The splitter outputs the indices for each subset, ensuring that the training, validation, and test sets contain distinct Tg ranges. The splitter also ensures that the training, validation, and test sets contain different ranges of Tg values.

KennardStoneSplitter¶

Splitter that uses the Kennard-Stone algorithm to split the dataset. This method selects the most dissimilar data points as the training set and the remaining data points as the test set. The splitter ensures that the training set contains the most diverse data points. To know more about the Kennard-Stone algorithm, see the documentation here.

Example¶

from polymetrix.datasets import CuratedGlassTempDataset
from mofdscribe.splitters.splitters import KennardStoneSplitter

dataset = CuratedGlassTempDataset(version, url)
feature_names = dataset.available_features 

splitter = KennardStoneSplitter(
    ds=dataset,
    feature_names=feature_names,  
    scale=True,  
    centrality_measure="mean",
    metric="euclidean"
)

# Different splitting methods

# Train-test split
train_idx, test_idx = splitter.train_test_split(frac_train=0.7) 

# Train-validation-test split
train_idx, valid_idx, test_idx = splitter.train_valid_test_split(frac_train=0.7, frac_valid=0.15)

# 5-fold cross-validation
for fold, (train_index, test_index) in enumerate(splitter.k_fold(k=5)):
    print(f"Fold {fold}: Train: {len(train_index)}, Test: {len(test_index)}")

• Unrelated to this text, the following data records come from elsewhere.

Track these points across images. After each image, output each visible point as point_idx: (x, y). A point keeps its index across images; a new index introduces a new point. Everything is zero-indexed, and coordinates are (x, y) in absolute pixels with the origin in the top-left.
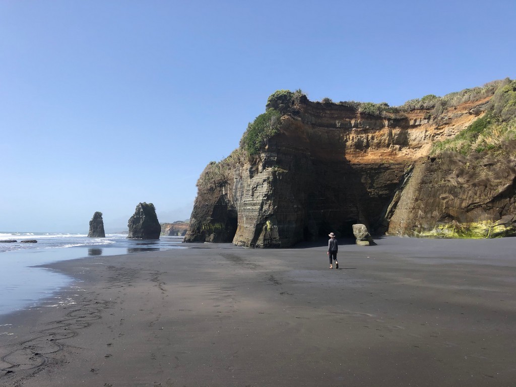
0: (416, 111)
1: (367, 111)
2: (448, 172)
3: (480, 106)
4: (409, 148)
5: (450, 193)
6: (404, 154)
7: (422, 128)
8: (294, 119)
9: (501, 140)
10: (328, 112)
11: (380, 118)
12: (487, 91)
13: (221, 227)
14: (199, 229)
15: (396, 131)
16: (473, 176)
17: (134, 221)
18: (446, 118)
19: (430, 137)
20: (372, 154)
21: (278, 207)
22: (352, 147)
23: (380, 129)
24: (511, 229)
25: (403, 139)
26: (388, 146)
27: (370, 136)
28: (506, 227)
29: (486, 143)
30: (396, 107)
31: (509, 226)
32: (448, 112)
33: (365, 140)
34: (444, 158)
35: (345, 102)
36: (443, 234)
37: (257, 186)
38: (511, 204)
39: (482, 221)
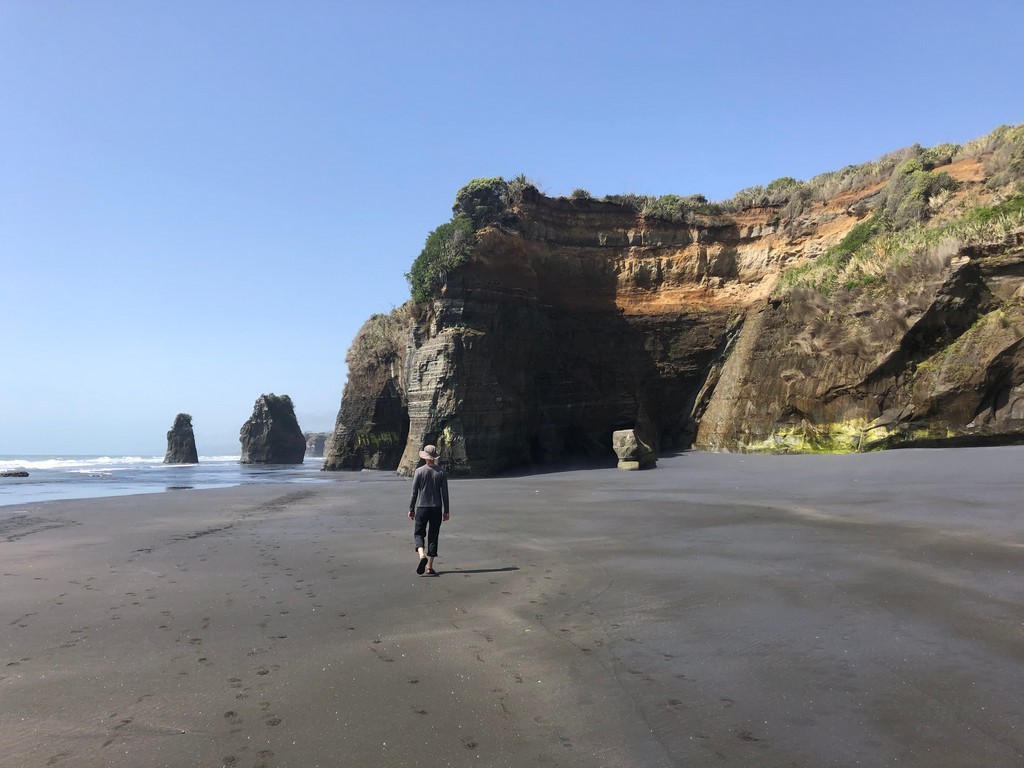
0: (753, 211)
1: (659, 212)
2: (799, 328)
3: (866, 200)
4: (739, 283)
5: (799, 368)
6: (728, 295)
7: (763, 244)
8: (505, 233)
9: (885, 265)
10: (583, 217)
11: (682, 225)
12: (883, 171)
13: (393, 439)
14: (351, 444)
15: (714, 250)
16: (836, 334)
17: (251, 431)
18: (808, 223)
19: (777, 261)
20: (666, 296)
21: (465, 401)
22: (630, 283)
23: (684, 247)
24: (898, 435)
25: (727, 265)
26: (698, 279)
27: (664, 260)
28: (888, 431)
29: (861, 272)
30: (718, 203)
31: (894, 428)
32: (811, 211)
33: (655, 269)
34: (794, 301)
35: (617, 197)
36: (786, 446)
37: (428, 362)
38: (898, 387)
39: (849, 420)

The splitter outputs the indices for each subset, using Kennard-Stone's deterministic selection to ensure the training set contains maximally diverse, space-filling samples that optimally represent the feature space. The validation/test sets then automatically inherit structurally distinct data points not selected in this representative training subset.

LOCOCVSplitter¶

Leave-One-Cluster-Out Cross-Validation (LOCOCV) splitter that uses the cluster information to split the dataset. This method ensures that the training and validation sets contain distinct clusters. There is no overlap between the training and validation sets, and the training set contains all clusters except the one in the validation set. To know more about the LOCOCV algorithm, see the documentation here.

Example¶

from polymetrix.datasets import CuratedGlassTempDataset
from mofdscribe.splitters.splitters import LOCOCV

dataset = CuratedGlassTempDataset(version, url)
feature_names = dataset.available_features 

loco = LOCOCV(
    ds=dataset,
    feature_names=feature_names, 
    n_pca_components=2,  
    random_state=42,
    scaled=True  
)

# Different splitting methods

# Train-test split  
train_idx, test_idx = loco.train_test_split(frac_train=0.7)

# Train-validation-test split
train_idx, valid_idx, test_idx = loco.train_valid_test_split(frac_train=0.7, frac_valid=0.15)

# 5-fold cross-validation
for fold, (train_index, test_index) in enumerate(loco.k_fold(k=5)):
    print(f"Fold {fold}: Train: {len(train_index)}, Test: {len(test_index)}")

The resulting output will be the number of indices in the training, validation, and test sets. The splitter will ensure that the training and validation sets contain distinct clusters.